While riding the bus from Gunnison to her job in CB, she was approached by Dale Hoots, a maintenance worker at the Elevation Hotel and later for the Town of CB, who said to Sarah, “I’ve been riding this bus for a week looking for you.” Dale wanted to tell her about the janitorial position opening with the town of Crested Butte. She applied, got the job and is still happily employed there. “I love it,” she says. “I do not have to make beds and I have very few stairs to climb. There are 24 public restrooms in this town, counting men’s and women’s and I clean 22 of them (the Chamber contracts theirs out) and I take care of Town Hall and the Marshal’s Office. Recently, the town has hired someone to clean on weekends, so I don’t have to work weekends anymore. It’s the first time in my life I don’t have to work weekends,” she exclaims gleefully. “It’s incredible! I go fishing. If there’s water, I’ll put a fishing pole in it. I love both fly and cast fishing. I like to fly on the river and cast on reservoirs.” 

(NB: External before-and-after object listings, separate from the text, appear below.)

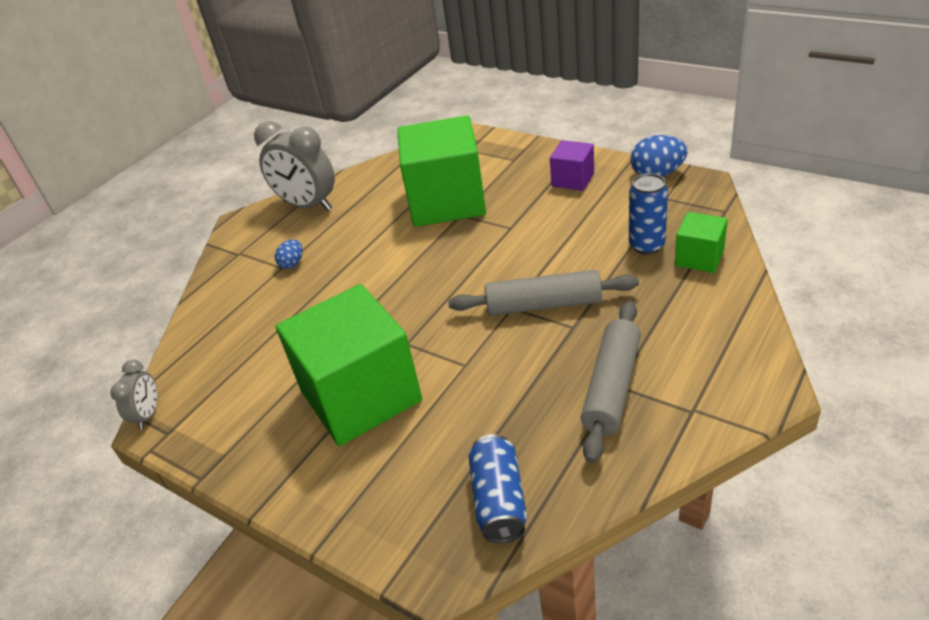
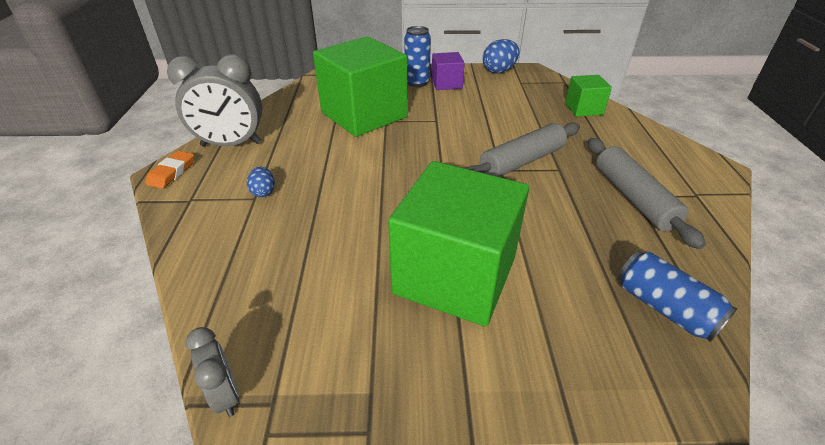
camera: 40 degrees left, 0 degrees up
blue can [629,173,668,254] -> blue can moved to [404,26,431,87]
none -> orange eraser [146,151,194,189]

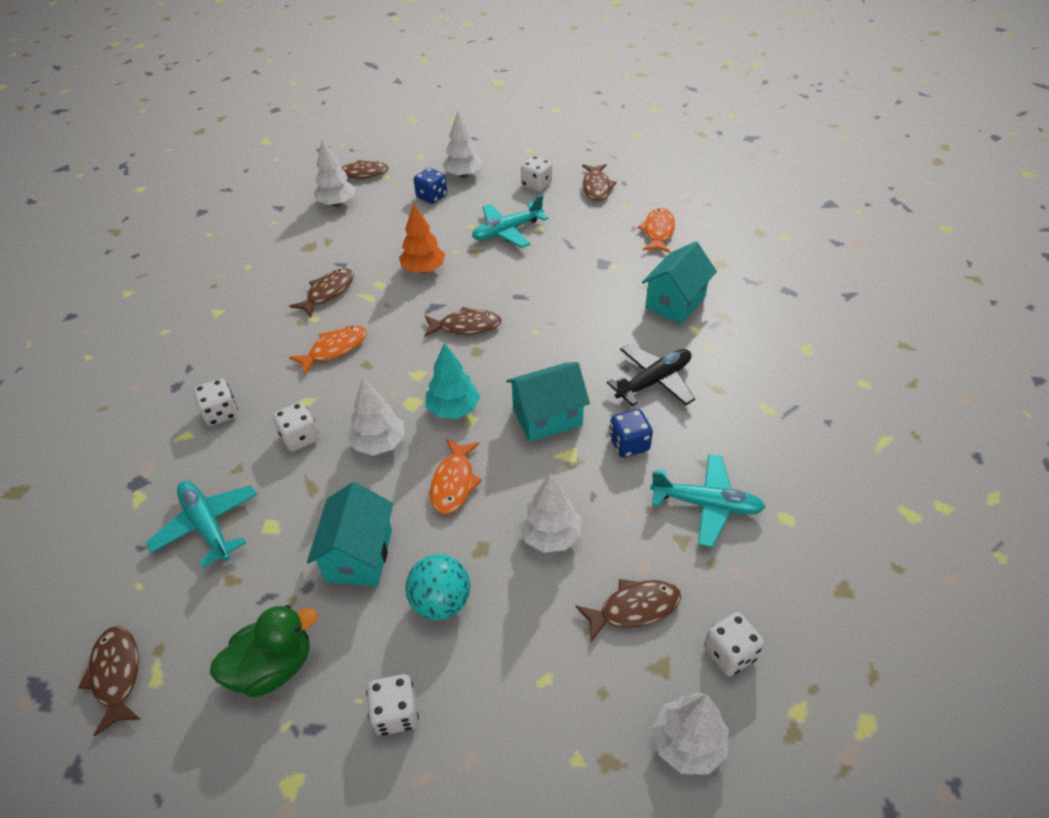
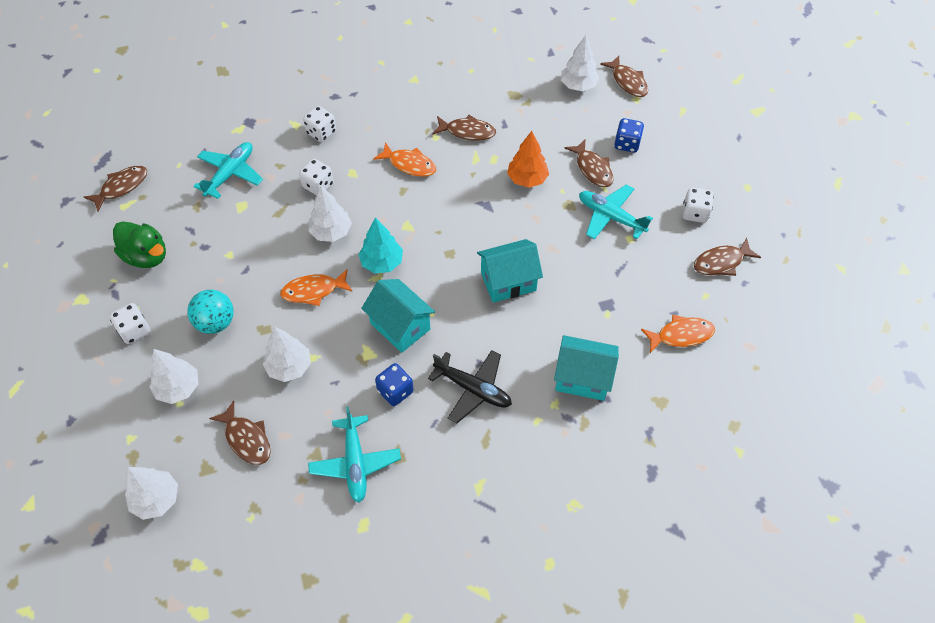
camera: 65 degrees right, 10 degrees up
turquoise house [307,482,393,586] -> turquoise house moved to [477,239,543,303]
brown fish [424,307,502,337] -> brown fish moved to [564,139,613,187]
white tree [442,111,482,178] -> white tree moved to [149,349,198,404]
white dice [704,612,764,676] -> none

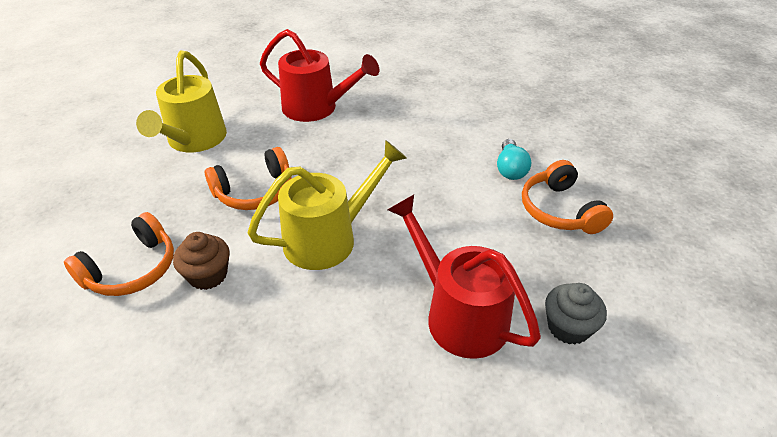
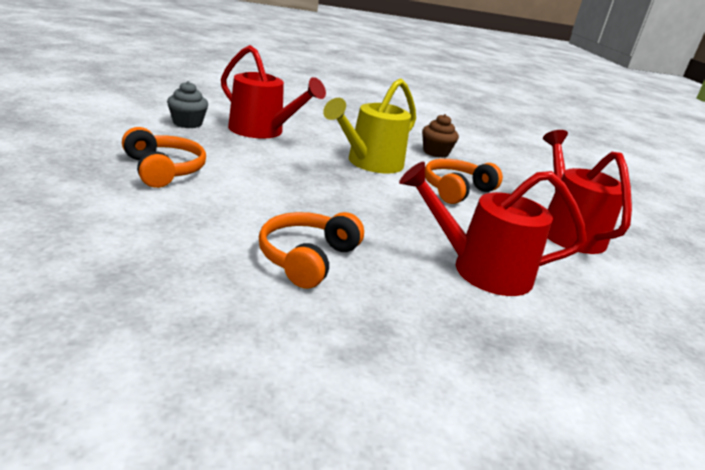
camera: 160 degrees right, 15 degrees down
orange headphones [64,212,174,296] -> orange headphones moved to [259,212,364,288]
yellow watering can [136,50,227,152] -> red watering can [543,130,632,254]
turquoise light bulb [497,139,531,180] -> none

Right before everything shut down for COVID in 2020, Sarah became a KBUT DJ known as The Hypochondriac and appropriately named her show, “I Got This,” which airs Saturday from 8 to 10 p.m. “I play everything and anything, there is no limit, but I always play at least one Dolly Parton song every show. I only went to one of her shows and it’s the most amazing thing. It’s a lot like this valley, just a huge diversity of people getting along – Republican, Dems, bikers, hippies, everyone. It’s the most incredible thing I’ve ever seen and of course, she’s fantastic. She had a different outfit for every song.”

Sarah says she has learned her lesson about leaving the valley. “I tried to live other places, but I boomerang back within two months. I’ve never lived anywhere else for longer than two months. Even though this town has changed dramatically, this is my home, it’s all I’ve known. It’s a comfort to me. Sure, I’ll visit someplace for a while but to go visit somewhere else and then come home to see the mountains is one of the best feelings I get.”